Prioritize Google’s structured data guidelines to achieve rich results
Google provides clear documentation on how to implement schema markup so your content is eligible for rich results, such as review snippets, product snippets, and job postings. These guidelines outline the recommended and required Schema.org types and properties needed for each rich result type.
Achieving rich results does more than improve visibility in the SERP. They surface clear, structured facts that machines can easily extract. In retrieval-augmented generation (RAG) environments, where AI systems retrieve information before generating answers, those structured facts make your content easier to identify, interpret, and cite.
In other words, the same markup that enables rich results also helps AI systems retrieve reliable information from your pages.

Use entity-centric identifiers consistently
A consistent @id across your site ensures AI systems recognize and link the same entity wherever it appears. The @id is a unique identifier within your schema markup, typically a URL, that represents a specific entity such as your organization, a product, or a location. By using the same @id each time that entity appears in your markup, you signal that all references point to the same thing.
This consistency helps reduce fragmentation and supports a coherent, disambiguated understanding of your entities across your entire site.
Match schema markup to visible content
Schema markup must reflect the actual content on the page. Mismatches between schema markup and page content (known as schema drift) can reduce trust and eligibility for AI-driven/SEO features.
Include detailed attributes that matter to AI
For products, include price, availability, and ratings. For articles, include author and publish date. For services and solutions, define the provider, area served, service type, and the specific problems or industries addressed so AI systems can accurately understand who you serve and how you deliver value.
Build connected relationships with linked data
Link your entities, both internally (to your organization’s internal entities) and externally (to sources such as Wikipedia, Wikidata, and Google’s Knowledge Graph), where appropriate, to establish clear contextual relationships. This helps AI systems understand how your content entities connect within your domain.

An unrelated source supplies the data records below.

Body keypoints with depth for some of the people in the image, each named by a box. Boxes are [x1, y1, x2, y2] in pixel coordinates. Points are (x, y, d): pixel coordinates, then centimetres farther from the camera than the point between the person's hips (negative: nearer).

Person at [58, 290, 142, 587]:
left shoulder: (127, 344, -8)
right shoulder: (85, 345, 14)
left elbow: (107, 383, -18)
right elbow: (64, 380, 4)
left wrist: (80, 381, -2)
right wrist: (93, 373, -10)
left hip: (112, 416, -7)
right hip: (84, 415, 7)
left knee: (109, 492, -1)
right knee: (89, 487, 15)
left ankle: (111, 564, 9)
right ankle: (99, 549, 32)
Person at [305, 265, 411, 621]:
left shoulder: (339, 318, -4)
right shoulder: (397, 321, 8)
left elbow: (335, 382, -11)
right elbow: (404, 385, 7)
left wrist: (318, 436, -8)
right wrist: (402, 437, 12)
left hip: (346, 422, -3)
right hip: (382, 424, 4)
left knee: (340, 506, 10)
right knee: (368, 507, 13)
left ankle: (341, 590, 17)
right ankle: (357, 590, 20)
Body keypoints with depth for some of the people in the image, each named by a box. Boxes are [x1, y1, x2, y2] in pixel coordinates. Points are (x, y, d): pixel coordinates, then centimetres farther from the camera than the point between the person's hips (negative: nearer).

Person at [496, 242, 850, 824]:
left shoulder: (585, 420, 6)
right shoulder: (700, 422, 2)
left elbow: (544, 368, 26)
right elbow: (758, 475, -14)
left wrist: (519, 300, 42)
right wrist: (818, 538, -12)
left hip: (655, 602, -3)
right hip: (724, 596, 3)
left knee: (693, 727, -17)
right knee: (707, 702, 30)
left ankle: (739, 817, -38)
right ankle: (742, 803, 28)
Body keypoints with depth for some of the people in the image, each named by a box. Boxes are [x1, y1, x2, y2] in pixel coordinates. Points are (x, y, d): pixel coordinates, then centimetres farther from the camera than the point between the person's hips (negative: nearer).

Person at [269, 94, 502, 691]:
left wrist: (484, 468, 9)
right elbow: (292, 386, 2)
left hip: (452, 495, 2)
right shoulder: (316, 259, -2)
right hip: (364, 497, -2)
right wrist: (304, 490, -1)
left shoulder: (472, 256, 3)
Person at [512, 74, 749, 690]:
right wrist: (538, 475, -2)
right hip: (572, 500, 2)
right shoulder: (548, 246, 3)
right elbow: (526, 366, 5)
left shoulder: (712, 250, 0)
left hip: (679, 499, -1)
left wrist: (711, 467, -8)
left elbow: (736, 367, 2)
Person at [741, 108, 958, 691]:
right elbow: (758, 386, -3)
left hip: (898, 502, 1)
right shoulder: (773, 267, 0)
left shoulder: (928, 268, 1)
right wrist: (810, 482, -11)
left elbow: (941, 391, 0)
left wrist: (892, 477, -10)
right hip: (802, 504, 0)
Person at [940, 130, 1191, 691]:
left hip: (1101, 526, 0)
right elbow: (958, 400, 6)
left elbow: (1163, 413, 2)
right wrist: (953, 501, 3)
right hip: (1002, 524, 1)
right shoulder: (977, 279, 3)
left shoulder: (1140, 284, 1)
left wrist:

Monitor and validate regularly
AI search continues to evolve. Use testing tools like Google’s Rich Results Test and Schema.org validator to identify issues and verify that your schema markup remains accurate and complete.
Integrate schema markup into broader content strategy
Schema markup is not standalone. It should complement high-quality content, strong internal linking, and a topic authority approach that positions your brand as a trusted source.
How to add structured data markup on Wix
Wix websites have advanced SEO features that include automated structured data generation and AI agents to help you improve implementation. Wix websites automatically add structured data that makes your website eligible for rich results, and that’s whether you’re using Wix, Wix Studio, or Wix Harmony. Automated structured data is triggered when you use these page types:
Wix Stores product pages
Wix Blog posts
Wix Events pages
Wix Portfolio
Online programs list pages
Local business markup
Sitelinks search box
Wix Video
Advanced users add and update custom structured data via Wix SEO Settings, and can get support from the Wix’s agentic assistant Aria.
This is a solid start for most site owners, but if you’d like to make the most of schema markup, check out the full guide to adding and customizing structured data on Wix.
A strategic data layer for AI-driven discovery
Schema markup today is more than an SEO technique. It’s a strategic data layer that shapes how AI systems interpret, trust, and reuse your content. When you make your entities and relationships explicit, you make your brand part of the AI knowledge ecosystem rather than an afterthought.